Bill Cowan
- Full name: William Cowan
- Country (sports): Canada
- Born: 28 April 1959 (age 66) Toronto, Ontario, Canada
- Plays: Right-handed, One-handed Backhand

Singles
- Career record: 1–8
- Highest ranking: No. 207 (8 December 1986)

Grand Slam singles results
- Australian Open: Q2 (1980)
- Wimbledon: Q1 (1986, 1987)
- US Open: 1R (1981)

Doubles
- Career record: 2–10
- Highest ranking: No. 225 (1 October 1984)

= Bill Cowan (tennis) =

Canadian tennis player

William Cowan (born 28 April 1959) is a Canadian former professional tennis player.

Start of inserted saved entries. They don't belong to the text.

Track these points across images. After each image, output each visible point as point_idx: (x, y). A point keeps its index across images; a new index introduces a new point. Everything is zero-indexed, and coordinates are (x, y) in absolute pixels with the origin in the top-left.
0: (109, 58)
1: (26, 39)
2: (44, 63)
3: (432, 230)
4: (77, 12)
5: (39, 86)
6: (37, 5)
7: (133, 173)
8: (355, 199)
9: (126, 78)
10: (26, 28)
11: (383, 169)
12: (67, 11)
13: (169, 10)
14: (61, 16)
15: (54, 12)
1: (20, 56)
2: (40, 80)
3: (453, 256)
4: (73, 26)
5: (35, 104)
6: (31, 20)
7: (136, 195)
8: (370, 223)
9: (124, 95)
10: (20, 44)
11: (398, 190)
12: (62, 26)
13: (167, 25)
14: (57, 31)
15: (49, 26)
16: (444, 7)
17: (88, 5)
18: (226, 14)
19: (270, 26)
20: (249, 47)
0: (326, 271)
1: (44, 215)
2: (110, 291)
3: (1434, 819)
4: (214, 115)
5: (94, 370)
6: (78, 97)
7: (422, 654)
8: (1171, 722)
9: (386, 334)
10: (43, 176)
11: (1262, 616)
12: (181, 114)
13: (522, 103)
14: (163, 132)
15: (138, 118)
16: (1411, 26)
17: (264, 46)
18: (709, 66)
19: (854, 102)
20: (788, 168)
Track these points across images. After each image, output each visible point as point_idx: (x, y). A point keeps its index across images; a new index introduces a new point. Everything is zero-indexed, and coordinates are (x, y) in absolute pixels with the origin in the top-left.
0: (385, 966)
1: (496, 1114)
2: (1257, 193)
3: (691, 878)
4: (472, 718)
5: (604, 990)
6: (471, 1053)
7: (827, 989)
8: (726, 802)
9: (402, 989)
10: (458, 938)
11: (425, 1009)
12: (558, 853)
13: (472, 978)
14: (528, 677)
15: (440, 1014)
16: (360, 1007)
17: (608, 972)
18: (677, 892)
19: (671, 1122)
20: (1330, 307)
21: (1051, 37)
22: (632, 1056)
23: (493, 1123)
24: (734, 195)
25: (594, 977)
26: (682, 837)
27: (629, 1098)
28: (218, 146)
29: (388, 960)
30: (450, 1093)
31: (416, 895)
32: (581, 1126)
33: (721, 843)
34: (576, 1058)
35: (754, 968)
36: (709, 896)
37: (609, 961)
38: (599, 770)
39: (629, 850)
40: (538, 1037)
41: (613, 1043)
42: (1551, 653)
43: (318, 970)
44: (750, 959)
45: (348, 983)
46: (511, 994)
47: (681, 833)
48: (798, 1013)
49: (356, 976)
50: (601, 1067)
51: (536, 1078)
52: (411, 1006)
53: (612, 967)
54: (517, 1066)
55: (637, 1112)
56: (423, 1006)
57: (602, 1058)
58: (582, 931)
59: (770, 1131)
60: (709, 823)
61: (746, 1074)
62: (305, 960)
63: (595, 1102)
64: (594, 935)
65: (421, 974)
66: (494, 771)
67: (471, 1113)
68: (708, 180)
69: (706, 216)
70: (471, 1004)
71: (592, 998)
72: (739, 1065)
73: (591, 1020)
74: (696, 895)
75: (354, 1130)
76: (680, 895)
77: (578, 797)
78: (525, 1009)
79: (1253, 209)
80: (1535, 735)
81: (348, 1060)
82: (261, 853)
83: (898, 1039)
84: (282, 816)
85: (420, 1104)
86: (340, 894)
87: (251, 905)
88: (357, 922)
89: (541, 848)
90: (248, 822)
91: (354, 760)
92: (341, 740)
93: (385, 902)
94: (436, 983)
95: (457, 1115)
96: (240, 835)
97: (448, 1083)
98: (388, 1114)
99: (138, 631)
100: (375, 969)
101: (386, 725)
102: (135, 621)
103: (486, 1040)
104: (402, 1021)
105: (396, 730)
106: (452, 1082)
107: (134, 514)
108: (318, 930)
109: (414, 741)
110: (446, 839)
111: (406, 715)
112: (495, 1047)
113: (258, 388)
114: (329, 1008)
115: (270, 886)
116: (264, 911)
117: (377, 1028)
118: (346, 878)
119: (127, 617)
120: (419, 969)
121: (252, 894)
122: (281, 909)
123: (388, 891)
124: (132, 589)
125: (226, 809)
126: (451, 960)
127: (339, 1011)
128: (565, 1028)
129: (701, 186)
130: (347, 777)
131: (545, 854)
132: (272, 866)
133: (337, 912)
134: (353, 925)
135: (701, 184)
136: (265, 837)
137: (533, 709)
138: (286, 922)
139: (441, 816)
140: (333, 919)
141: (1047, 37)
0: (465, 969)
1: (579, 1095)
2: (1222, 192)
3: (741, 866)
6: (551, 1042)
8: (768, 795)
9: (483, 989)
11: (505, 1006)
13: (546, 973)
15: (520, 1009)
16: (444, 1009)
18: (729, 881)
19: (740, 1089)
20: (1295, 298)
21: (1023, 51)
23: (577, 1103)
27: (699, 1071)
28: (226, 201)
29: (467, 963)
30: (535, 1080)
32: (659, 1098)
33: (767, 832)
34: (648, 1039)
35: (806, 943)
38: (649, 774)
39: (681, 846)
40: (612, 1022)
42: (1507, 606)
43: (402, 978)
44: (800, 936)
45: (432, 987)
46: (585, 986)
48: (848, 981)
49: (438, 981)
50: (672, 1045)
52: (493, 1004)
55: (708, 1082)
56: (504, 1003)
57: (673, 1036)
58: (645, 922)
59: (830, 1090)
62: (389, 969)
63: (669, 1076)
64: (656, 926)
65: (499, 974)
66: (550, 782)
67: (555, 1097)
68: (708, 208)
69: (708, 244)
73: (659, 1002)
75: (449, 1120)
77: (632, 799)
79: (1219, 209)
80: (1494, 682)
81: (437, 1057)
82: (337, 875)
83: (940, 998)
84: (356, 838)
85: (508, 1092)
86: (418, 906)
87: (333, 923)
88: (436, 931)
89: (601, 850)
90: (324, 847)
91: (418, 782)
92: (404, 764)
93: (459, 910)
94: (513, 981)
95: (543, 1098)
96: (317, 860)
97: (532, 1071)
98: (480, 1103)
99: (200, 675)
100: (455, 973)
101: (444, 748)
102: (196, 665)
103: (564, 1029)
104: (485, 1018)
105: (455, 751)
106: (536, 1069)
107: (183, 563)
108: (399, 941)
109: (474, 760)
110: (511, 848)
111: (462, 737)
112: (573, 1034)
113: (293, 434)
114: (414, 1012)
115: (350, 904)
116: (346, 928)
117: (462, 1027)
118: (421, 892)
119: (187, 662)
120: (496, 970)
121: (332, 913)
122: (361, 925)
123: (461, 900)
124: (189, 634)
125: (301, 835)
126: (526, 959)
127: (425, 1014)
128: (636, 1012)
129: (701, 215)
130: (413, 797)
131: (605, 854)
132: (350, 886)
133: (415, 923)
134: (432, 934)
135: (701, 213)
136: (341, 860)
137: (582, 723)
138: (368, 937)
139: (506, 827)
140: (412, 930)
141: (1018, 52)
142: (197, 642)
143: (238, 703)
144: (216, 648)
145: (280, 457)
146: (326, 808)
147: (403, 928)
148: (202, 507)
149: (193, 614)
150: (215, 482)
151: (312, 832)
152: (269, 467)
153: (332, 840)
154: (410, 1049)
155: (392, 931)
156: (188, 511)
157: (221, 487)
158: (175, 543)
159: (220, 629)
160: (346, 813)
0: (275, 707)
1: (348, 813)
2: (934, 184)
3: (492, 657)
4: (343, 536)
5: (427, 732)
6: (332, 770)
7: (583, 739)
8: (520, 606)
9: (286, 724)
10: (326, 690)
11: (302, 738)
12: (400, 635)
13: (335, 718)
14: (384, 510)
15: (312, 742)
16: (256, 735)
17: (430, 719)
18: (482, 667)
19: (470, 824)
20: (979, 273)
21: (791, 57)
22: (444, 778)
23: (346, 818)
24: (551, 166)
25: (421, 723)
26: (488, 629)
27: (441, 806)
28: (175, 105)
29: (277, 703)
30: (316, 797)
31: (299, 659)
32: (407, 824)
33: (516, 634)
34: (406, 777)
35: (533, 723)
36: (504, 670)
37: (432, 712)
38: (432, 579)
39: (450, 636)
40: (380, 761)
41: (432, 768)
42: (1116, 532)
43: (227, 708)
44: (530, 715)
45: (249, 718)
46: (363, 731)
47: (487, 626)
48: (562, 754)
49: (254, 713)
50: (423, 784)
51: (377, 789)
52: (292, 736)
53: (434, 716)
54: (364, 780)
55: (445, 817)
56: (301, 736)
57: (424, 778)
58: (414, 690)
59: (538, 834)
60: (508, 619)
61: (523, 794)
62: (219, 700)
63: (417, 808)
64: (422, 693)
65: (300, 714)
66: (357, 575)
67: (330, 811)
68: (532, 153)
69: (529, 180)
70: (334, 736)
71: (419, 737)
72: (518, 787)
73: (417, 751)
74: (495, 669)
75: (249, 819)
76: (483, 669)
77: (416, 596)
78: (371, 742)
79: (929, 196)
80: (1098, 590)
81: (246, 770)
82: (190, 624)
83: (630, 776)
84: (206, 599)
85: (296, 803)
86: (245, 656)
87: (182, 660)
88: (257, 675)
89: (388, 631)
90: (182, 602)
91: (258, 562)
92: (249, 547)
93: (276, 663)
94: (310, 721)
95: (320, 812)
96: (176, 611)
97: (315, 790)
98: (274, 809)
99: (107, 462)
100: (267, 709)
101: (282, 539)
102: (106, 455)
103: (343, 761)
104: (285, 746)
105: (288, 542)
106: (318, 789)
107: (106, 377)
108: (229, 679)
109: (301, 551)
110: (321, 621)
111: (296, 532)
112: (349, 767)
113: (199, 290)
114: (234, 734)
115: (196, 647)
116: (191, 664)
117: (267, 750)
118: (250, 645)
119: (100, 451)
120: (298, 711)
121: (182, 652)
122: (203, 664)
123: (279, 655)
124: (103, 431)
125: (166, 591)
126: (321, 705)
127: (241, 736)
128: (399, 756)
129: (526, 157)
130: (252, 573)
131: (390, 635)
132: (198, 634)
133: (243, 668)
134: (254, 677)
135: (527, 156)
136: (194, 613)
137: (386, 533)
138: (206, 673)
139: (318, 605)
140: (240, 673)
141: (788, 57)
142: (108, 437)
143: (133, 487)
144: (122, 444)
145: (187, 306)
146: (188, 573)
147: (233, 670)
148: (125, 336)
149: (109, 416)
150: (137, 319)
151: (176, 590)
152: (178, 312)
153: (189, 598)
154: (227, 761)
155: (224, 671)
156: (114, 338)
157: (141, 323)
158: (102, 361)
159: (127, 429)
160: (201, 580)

Cowan, a Toronto native, featured in the singles main draw at the 1981 US Open.

Between 1982 and 1984, Cowan competed in four Davis Cup ties for Canada. He won his only singles rubber, over Venezuela's Abraham Sojo, but was less successful in doubles, losing all four rubbers.

Bill Cowan is a certified Coach 4 and Club Pro 2. He has a history of working with players, going back to 1989 when he started working with Rene Simpson as she hit the Top 100 rankings. Cowan has assisted players like Peter Polansky, Daniel Nestor, Maureen Drake, Gloria Liang, Carol Zhao, and Brayden Schnur.